Revenons à cette histoire de position. Libéré de toute contrainte lorsqu’il officie en solo, Hello Kurt se permet toutes les folies et ses chansons traversent facilement les cloisons. Remarquez, ça colle bien aux spectres qu’on entrevoit sur cet LP disponible partout et forcément nulle part ; partout parce qu’accessible à celui qui n’a pas besoin d’un conseiller Virgin pour entendre des voix, nulle part parce que Hello Kurt n’est signé sur aucun label. Par les temps qui courent, c’est presque devenu un gage de qualité.

folderLes chœurs lointains qu’on entend sur la chanson éponyme, espèce de ritournelle compressée mi-divine mi-clubbing destroy, Hello Kurt les a enregistré sur son téléphone portable « un jour qu’il se promenait en touriste dans le Sacré-Cœur ». Le titre PanEuropean, sous ses airs de pastiche Carpenterien tapé sur trois touches, évoque toute la langueur des premières chansons de Sébastien Tellier, du temps où il était encore plus anonyme qu’alcoolique. Quant au morceau Missa Hercules, pierre de taille de ce disque construit avec trois bouts de ficelle, s’il évoque le moyen-âge de l’an 3000 – des cyborgs déguisés en ménestrels, pour faire vite – il est étonnant de remarquer que l’original est de Josquin des Près, pionnier de la musique polyphonique du quinzième siècle (avec Guillaume de Machaut, son prédécesseur) qui influencera quelques centaines d’années plus tard Bach ou euh, toute la scène anglaise du début des années 90, de My Bloody Valentine à Ride. « J’ai découvert Josquin des Prés en m’intéressant au contrepoint, qui est une discipline musicale dans laquelle le compositeur se concentre sur la beauté des voix individuelles, explique Xavier. Le contrepoint rigoureux est enseigné au conservatoire à des armées d’étudiants, et en découvrant son existence, il m’a semblé que c’était une discipline pleine de vertus. En pop, on raisonne beaucoup de façon “verticale” – les accords successifs qui structurent le morceau autour du chant – et j’en avais un peu marre. Alors quand j’ai découvert cette approche “horizontale”, je m’y suis plongé. Josquin des Prés est un des maîtres de la polyphonie, l’écriture pour plusieurs voix, qui nécessite un solide sens contrapuntique, c’est un modèle pour cette discipline. Et il y avait une cohérence à rejouer cette partition écrite pour quatre voix avec mon synthétiseur Korg qui ne peut jouer lui aussi qu’une voix à la fois. Bizarrement aussi, ce morceau de Josquin sonne très pop je trouve, très audible avec des oreilles d’aujourd’hui ». Un type décédé voilà près de 500 ans serait donc l’inventeur du quatre pistes. Après tout, pourquoi pas. De la musique sacrée à Jacno il n’y a qu’un pas (de danse). Josquin t’es loin, t’es près.

À l’heure où je vous écris ces quelques lignes, tout le monde se branle de la beauté d’un beau canon, comme de cette impression d’orgasmes répétés lorsqu’une polyphonie vous traverse la gueule comme un poids lourd vous passerait sur le corps.
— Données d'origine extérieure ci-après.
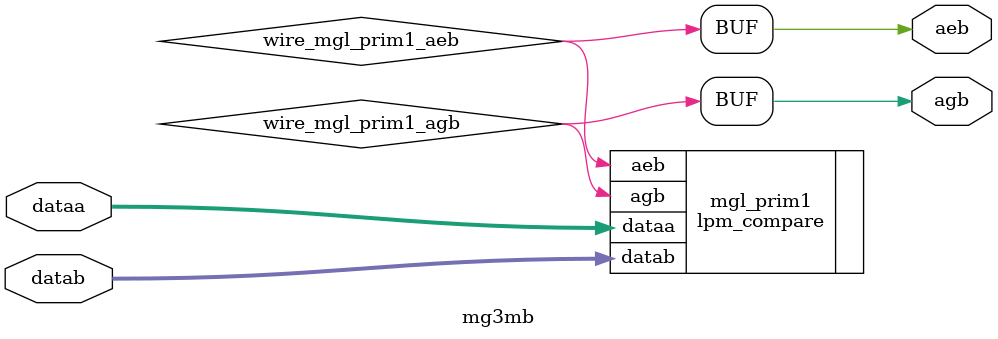
<source format=v>






//synthesis_resources = lpm_compare 1 
//synopsys translate_off
`timescale 1 ps / 1 ps
//synopsys translate_on
module  mg3mb
	( 
	aeb,
	agb,
	dataa,
	datab) /* synthesis synthesis_clearbox=1 */;
	output   aeb;
	output   agb;
	input   [25:0]  dataa;
	input   [25:0]  datab;

	wire  wire_mgl_prim1_aeb;
	wire  wire_mgl_prim1_agb;

	lpm_compare   mgl_prim1
	( 
	.aeb(wire_mgl_prim1_aeb),
	.agb(wire_mgl_prim1_agb),
	.dataa(dataa),
	.datab(datab));
	defparam
		mgl_prim1.lpm_representation = "UNSIGNED",
		mgl_prim1.lpm_type = "LPM_COMPARE",
		mgl_prim1.lpm_width = 26;
	assign
		aeb = wire_mgl_prim1_aeb,
		agb = wire_mgl_prim1_agb;
endmodule //mg3mb
//VALID FILE

</source>
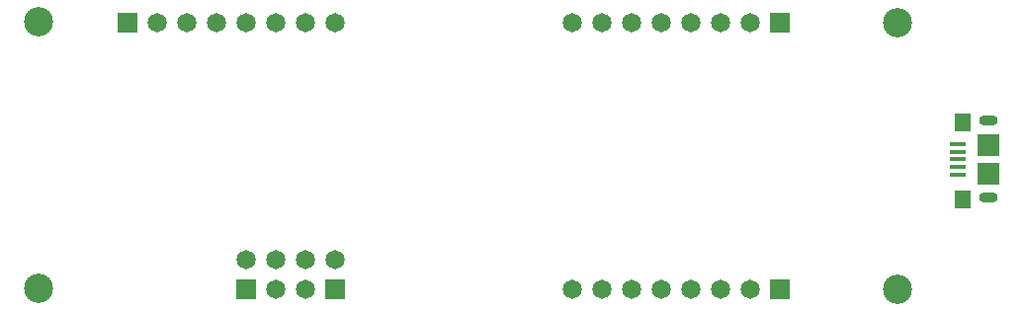
<source format=gts>
G04 #@! TF.GenerationSoftware,KiCad,Pcbnew,(5.1.7)-1*
G04 #@! TF.CreationDate,2020-12-20T14:57:21+09:00*
G04 #@! TF.ProjectId,pcbkicad,7063626b-6963-4616-942e-6b696361645f,rev?*
G04 #@! TF.SameCoordinates,Original*
G04 #@! TF.FileFunction,Soldermask,Top*
G04 #@! TF.FilePolarity,Negative*
%FSLAX46Y46*%
G04 Gerber Fmt 4.6, Leading zero omitted, Abs format (unit mm)*
G04 Created by KiCad (PCBNEW (5.1.7)-1) date 2020-12-20 14:57:21*
%MOMM*%
%LPD*%
G01*
G04 APERTURE LIST*
%ADD10C,2.500000*%
%ADD11R,1.400000X1.600000*%
%ADD12O,1.600000X0.900000*%
%ADD13R,1.900000X1.900000*%
%ADD14R,1.350000X0.400000*%
%ADD15R,1.651000X1.651000*%
%ADD16C,1.651000*%
G04 APERTURE END LIST*
D10*
X105442000Y-78690500D03*
X105442000Y-101490000D03*
X178942000Y-78790500D03*
X178942000Y-101590000D03*
D11*
X184526080Y-87270000D03*
D12*
X186780000Y-87170000D03*
D13*
X186780000Y-89270000D03*
X186780000Y-91670000D03*
D12*
X186780000Y-93770000D03*
D11*
X184526080Y-93870000D03*
D14*
X184105000Y-89172060D03*
X184105000Y-89822300D03*
X184105000Y-90470000D03*
X184105000Y-91117700D03*
X184105000Y-91767940D03*
D15*
X130812000Y-101620000D03*
D16*
X128272000Y-101620000D03*
X125732000Y-101620000D03*
D15*
X123192000Y-101620000D03*
D16*
X123192000Y-99080000D03*
X125732000Y-99080000D03*
X128272000Y-99080000D03*
X130812000Y-99080000D03*
X151132000Y-101620000D03*
X153672000Y-101620000D03*
X156212000Y-101620000D03*
X158752000Y-101620000D03*
X161292000Y-101620000D03*
X163832000Y-101620000D03*
X166372000Y-101620000D03*
D15*
X168912000Y-101620000D03*
X168912000Y-78760500D03*
D16*
X166372000Y-78760500D03*
X163832000Y-78760500D03*
X161292000Y-78760500D03*
X158752000Y-78760500D03*
X156212000Y-78760500D03*
X153672000Y-78760500D03*
X151132000Y-78760500D03*
D15*
X113032000Y-78760500D03*
D16*
X115572000Y-78760500D03*
X118112000Y-78760500D03*
X120652000Y-78760500D03*
X123192000Y-78760500D03*
X125732000Y-78760500D03*
X128272000Y-78760500D03*
X130812000Y-78760500D03*
M02*

</source>
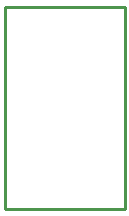
<source format=gbr>
G04 start of page 4 for group 2 idx 2 *
G04 Title: (unknown), outline *
G04 Creator: pcb 20110918 *
G04 CreationDate: Fri 24 Jul 2015 06:42:43 PM GMT UTC *
G04 For: ndholmes *
G04 Format: Gerber/RS-274X *
G04 PCB-Dimensions: 40000 67500 *
G04 PCB-Coordinate-Origin: lower left *
%MOIN*%
%FSLAX25Y25*%
%LNOUTLINE*%
%ADD28C,0.0100*%
G54D28*X0Y67500D02*X40000D01*
X0Y0D02*X40000D01*
Y67500D01*
X0D02*Y0D01*
M02*

</source>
Et pourtant, à cette époque où la musique contemporaine n’a jamais autant ressemblé à une industrie en péril avec ses musiciens chômeurs lancés sur les routes de France comme des troubadours sans seigneur à divertir, les menuets pop de Hello Kurt possèdent cette naïveté que tant d’autres ont perdu à force de chercher le succès. Jean Moulin aurait certainement dit un truc du genre « Entre ici, Kurt, avec ton terrible cortège, avec ceux qui sont morts dans les caves sans avoir parlé, comme toi et tes spectres» ; on se contentera plus modestement de souhaiter la bienvenue à ce même Kurt, en lui espérant un avenir aussi prometteur que ses comptines ectoplasmiques.